TeeWEE’s comment hits the same point from another angle: “Git itself is distributed and was designed for scale. When they say ‘Git,’ I assume they mean ‘GitLab.’ A mistake that big couldn’t have slipped through. Are they planning to rebuild Git?” The post really does say: “Git itself is being reengineered for machine scale.” TeeWEE’s observation suggests two possibilities. First, if Staples really means to rebuild Git itself, the ambition is enormous. Second, if it is a typo for GitLab, that is sloppy IR copy. Either way, it is far from the precision of a handbook company.

Conclusion — The Audience of the Second Act

Return to the question at the start. Is the end of CREDIT a simple refresh of values, or a formal declaration of identity abandonment?

The answer is closer to the second. A company that refreshes values usually publishes a mapping of where each old value was absorbed into the new framework. GitLab’s announcement contains no such mapping. The fact that the post never says which corners of the new operating principles absorbed D and T is closer to saying they were not absorbed at all. The handbook’s D page will soon be edited; the word T will leave the values and survive only as an adjective. The two letters that made GitLab into GitLab for 12 years are vanishing in that way.

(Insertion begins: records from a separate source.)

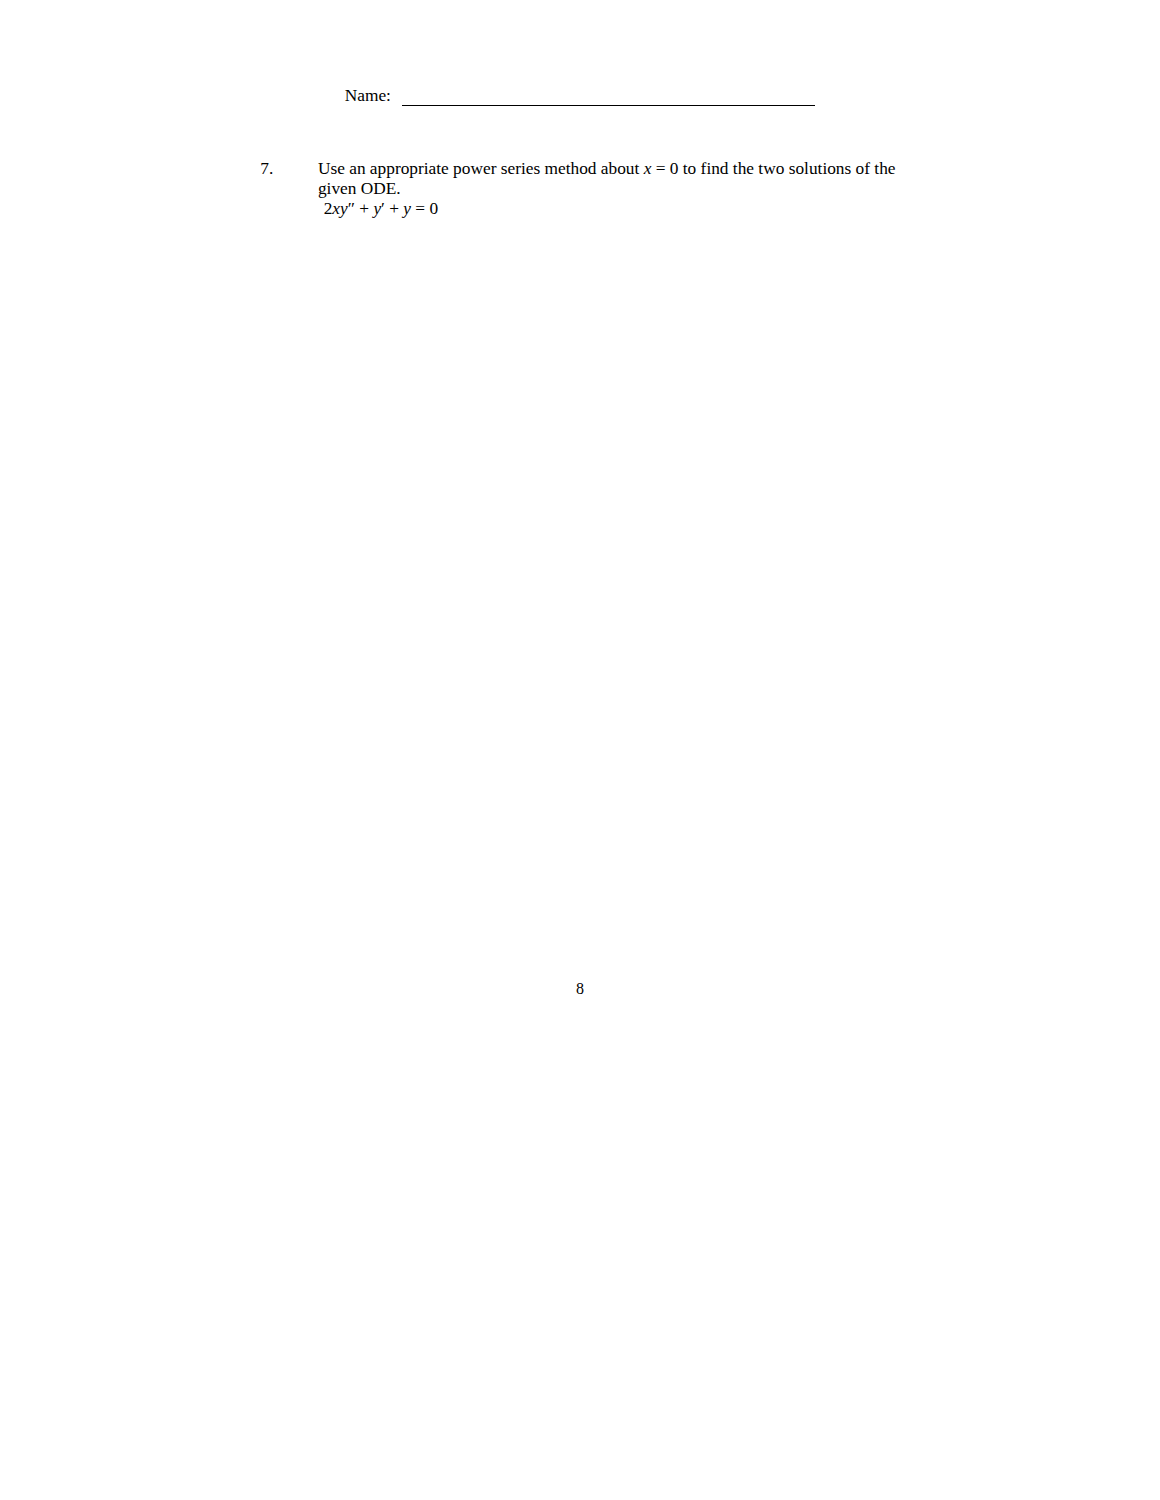Name:
7.
Use an appropriate power series method about x = 0 to find the two solutions of the given ODE.
2xy″ + y′ + y = 0
8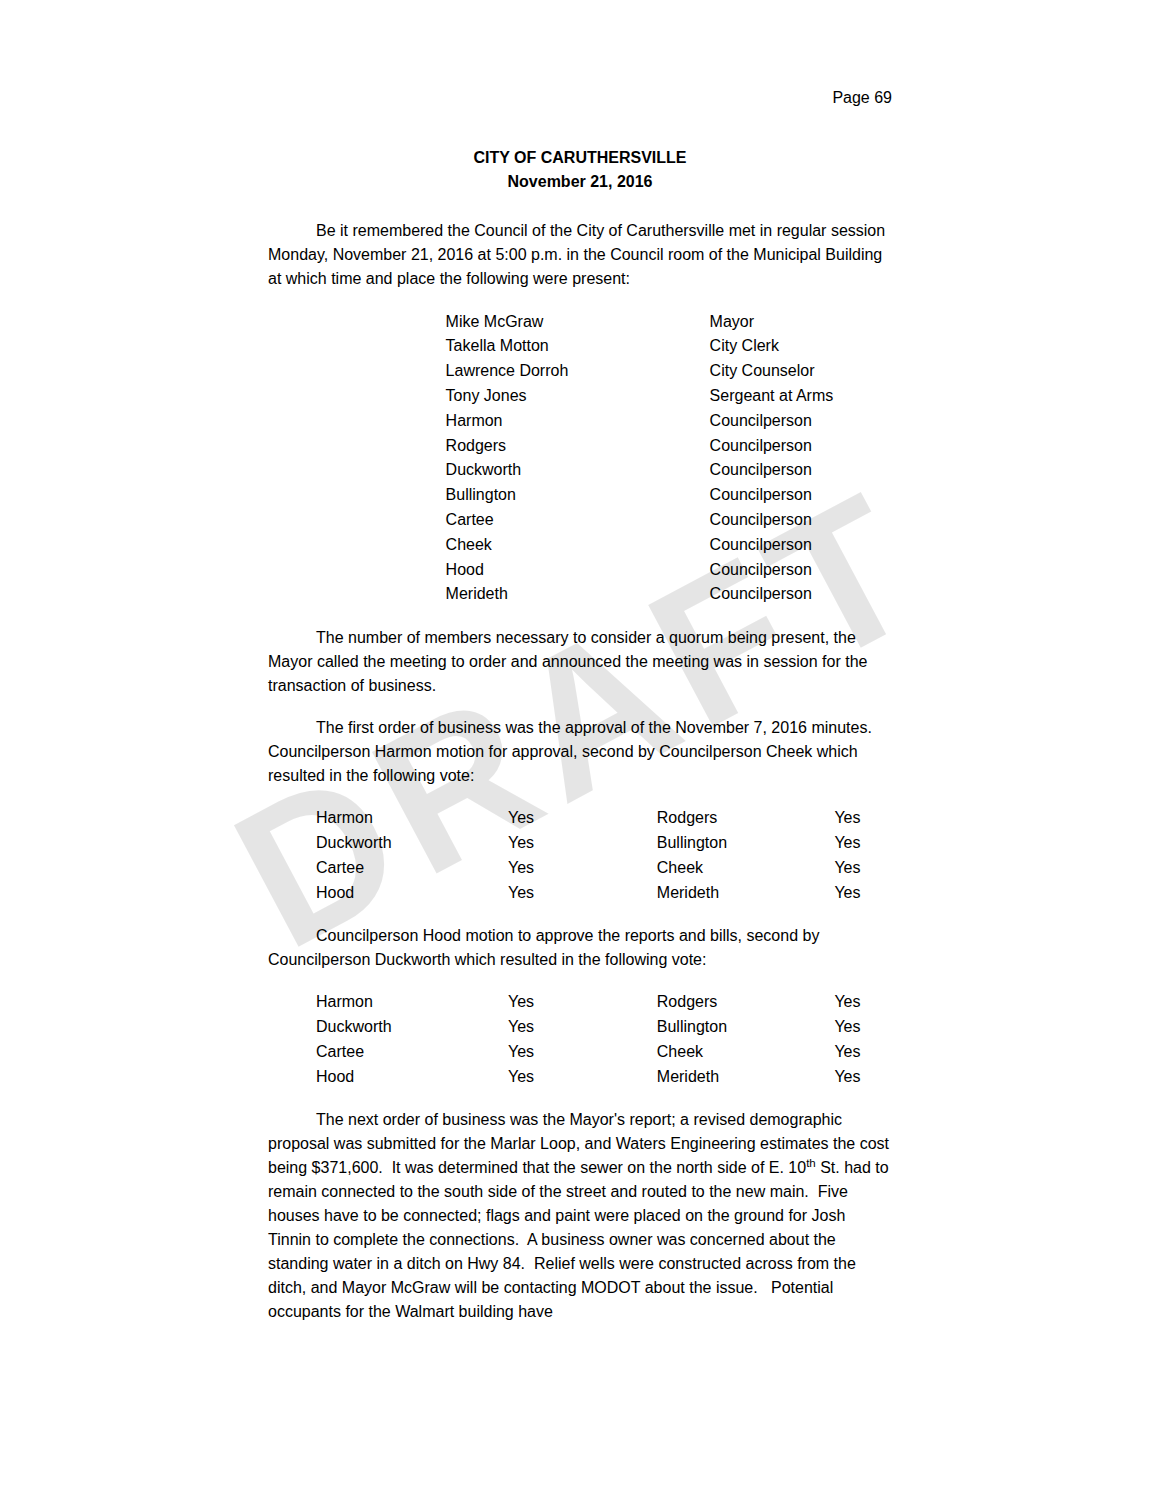DRAFT
Page 69
CITY OF CARUTHERSVILLE November 21, 2016
Be it remembered the Council of the City of Caruthersville met in regular session Monday, November 21, 2016 at 5:00 p.m. in the Council room of the Municipal Building at which time and place the following were present:
| Mike McGraw | Mayor |
| Takella Motton | City Clerk |
| Lawrence Dorroh | City Counselor |
| Tony Jones | Sergeant at Arms |
| Harmon | Councilperson |
| Rodgers | Councilperson |
| Duckworth | Councilperson |
| Bullington | Councilperson |
| Cartee | Councilperson |
| Cheek | Councilperson |
| Hood | Councilperson |
| Merideth | Councilperson |
The number of members necessary to consider a quorum being present, the Mayor called the meeting to order and announced the meeting was in session for the transaction of business.
The first order of business was the approval of the November 7, 2016 minutes. Councilperson Harmon motion for approval, second by Councilperson Cheek which resulted in the following vote:
| Harmon | Yes | Rodgers | Yes |
| Duckworth | Yes | Bullington | Yes |
| Cartee | Yes | Cheek | Yes |
| Hood | Yes | Merideth | Yes |
Councilperson Hood motion to approve the reports and bills, second by Councilperson Duckworth which resulted in the following vote:
| Harmon | Yes | Rodgers | Yes |
| Duckworth | Yes | Bullington | Yes |
| Cartee | Yes | Cheek | Yes |
| Hood | Yes | Merideth | Yes |
The next order of business was the Mayor's report; a revised demographic proposal was submitted for the Marlar Loop, and Waters Engineering estimates the cost being $371,600. It was determined that the sewer on the north side of E. 10th St. had to remain connected to the south side of the street and routed to the new main. Five houses have to be connected; flags and paint were placed on the ground for Josh Tinnin to complete the connections. A business owner was concerned about the standing water in a ditch on Hwy 84. Relief wells were constructed across from the ditch, and Mayor McGraw will be contacting MODOT about the issue. Potential occupants for the Walmart building have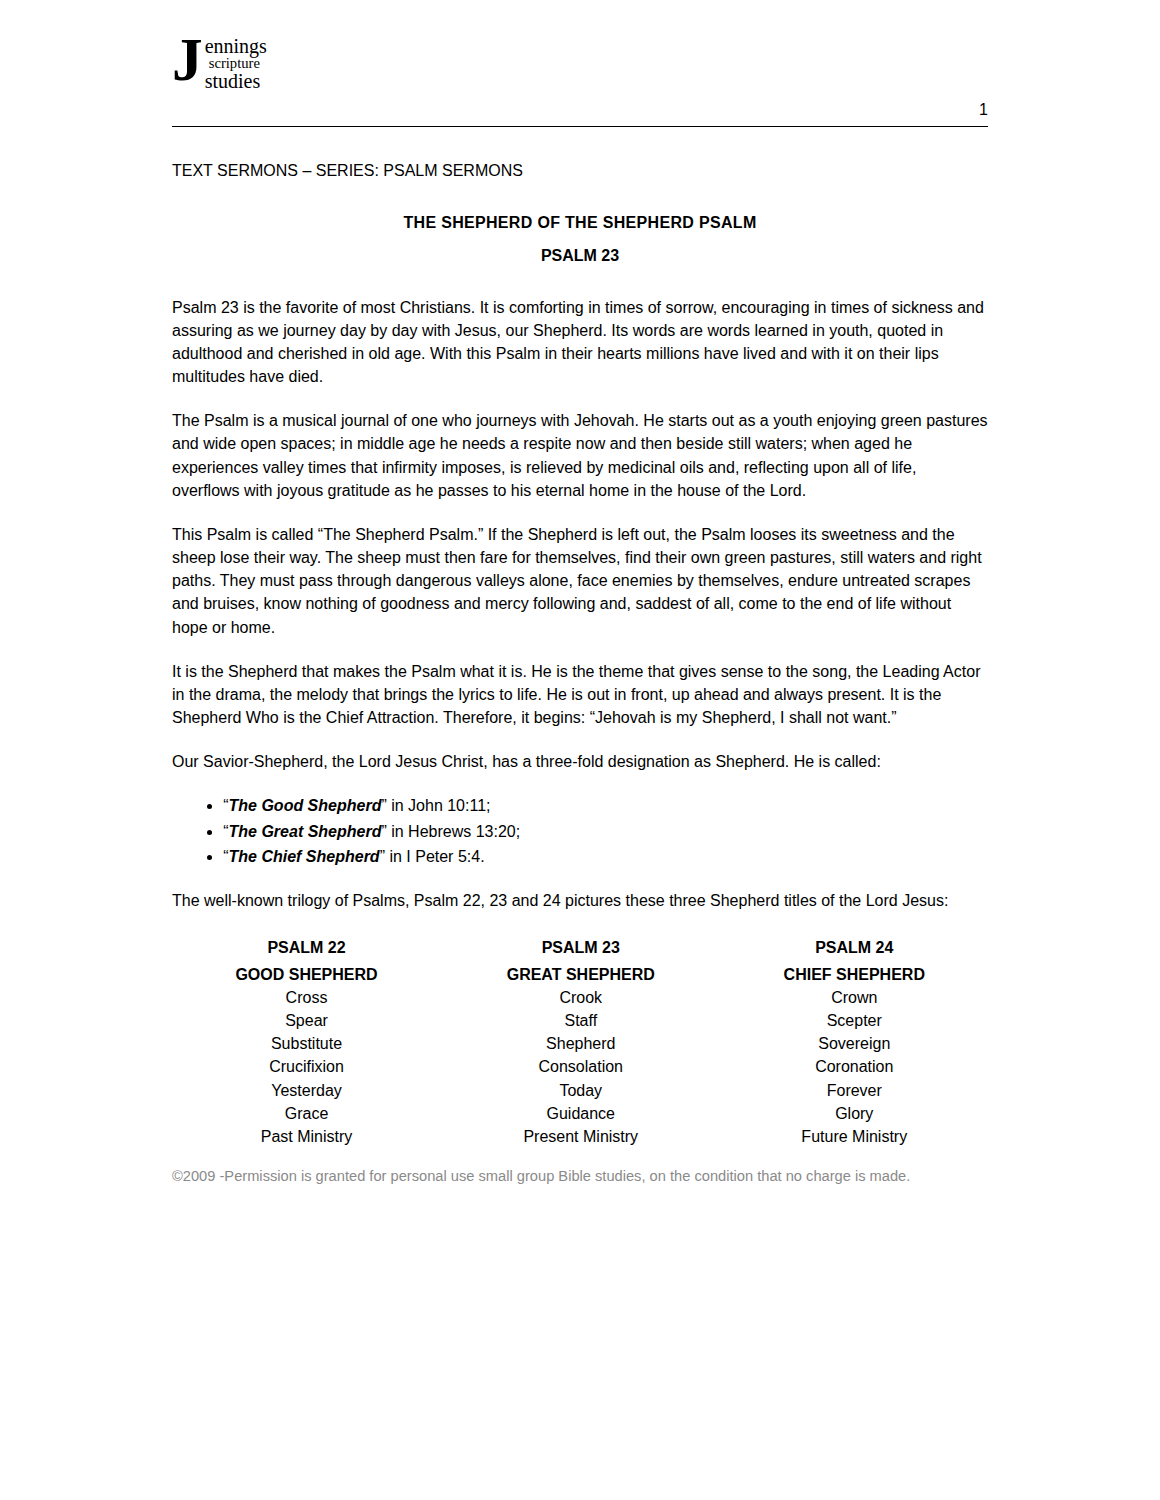J ennings scripture studies
1
TEXT SERMONS – SERIES: PSALM SERMONS
THE SHEPHERD OF THE SHEPHERD PSALM
PSALM 23
Psalm 23 is the favorite of most Christians. It is comforting in times of sorrow, encouraging in times of sickness and assuring as we journey day by day with Jesus, our Shepherd. Its words are words learned in youth, quoted in adulthood and cherished in old age. With this Psalm in their hearts millions have lived and with it on their lips multitudes have died.
The Psalm is a musical journal of one who journeys with Jehovah. He starts out as a youth enjoying green pastures and wide open spaces; in middle age he needs a respite now and then beside still waters; when aged he experiences valley times that infirmity imposes, is relieved by medicinal oils and, reflecting upon all of life, overflows with joyous gratitude as he passes to his eternal home in the house of the Lord.
This Psalm is called “The Shepherd Psalm.” If the Shepherd is left out, the Psalm looses its sweetness and the sheep lose their way. The sheep must then fare for themselves, find their own green pastures, still waters and right paths. They must pass through dangerous valleys alone, face enemies by themselves, endure untreated scrapes and bruises, know nothing of goodness and mercy following and, saddest of all, come to the end of life without hope or home.
It is the Shepherd that makes the Psalm what it is. He is the theme that gives sense to the song, the Leading Actor in the drama, the melody that brings the lyrics to life. He is out in front, up ahead and always present. It is the Shepherd Who is the Chief Attraction. Therefore, it begins: “Jehovah is my Shepherd, I shall not want.”
Our Savior-Shepherd, the Lord Jesus Christ, has a three-fold designation as Shepherd. He is called:
“The Good Shepherd” in John 10:11;
“The Great Shepherd” in Hebrews 13:20;
“The Chief Shepherd” in I Peter 5:4.
The well-known trilogy of Psalms, Psalm 22, 23 and 24 pictures these three Shepherd titles of the Lord Jesus:
| PSALM 22 | PSALM 23 | PSALM 24 |
| --- | --- | --- |
| GOOD SHEPHERD | GREAT SHEPHERD | CHIEF SHEPHERD |
| Cross | Crook | Crown |
| Spear | Staff | Scepter |
| Substitute | Shepherd | Sovereign |
| Crucifixion | Consolation | Coronation |
| Yesterday | Today | Forever |
| Grace | Guidance | Glory |
| Past Ministry | Present Ministry | Future Ministry |
©2009 -Permission is granted for personal use small group Bible studies, on the condition that no charge is made.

The strangeness of that vanishing lies in its happening publicly rather than secretly. A handbook company records even the retirement of its own identity in its handbook. simonw’s pre-attached permalink is therefore doubly meaningful. It preserves both a prior state of a single page and the paradox of the handbook as a genre. A company that has retired its values still attempts, through the transparency of the retirement process, to prove that it is still a transparent company.

Last week’s GitHub fractures and this week’s GitLab identity announcement are two faces of the same fact. For 18 years, Git forge SaaS has been the most stable infrastructure in a developer’s daily routine, and that stability was guaranteed in part by the values of the companies — one a giant SaaS under Microsoft, the other a transparent remote company built on top of a handbook. The agentic era is repricing those values. As humans cease to be the primary users of the infrastructure, values aimed at humans begin to look like costs.

The opening scene of the second act has ended. The company on stage still goes by the name GitLab, but the audience below the stage — those who for 18 years built their own companies’ remote policies by quoting that handbook — looks around the auditorium for the first time and asks the person next to them the same question. What was it, exactly, that we have been watching all this time?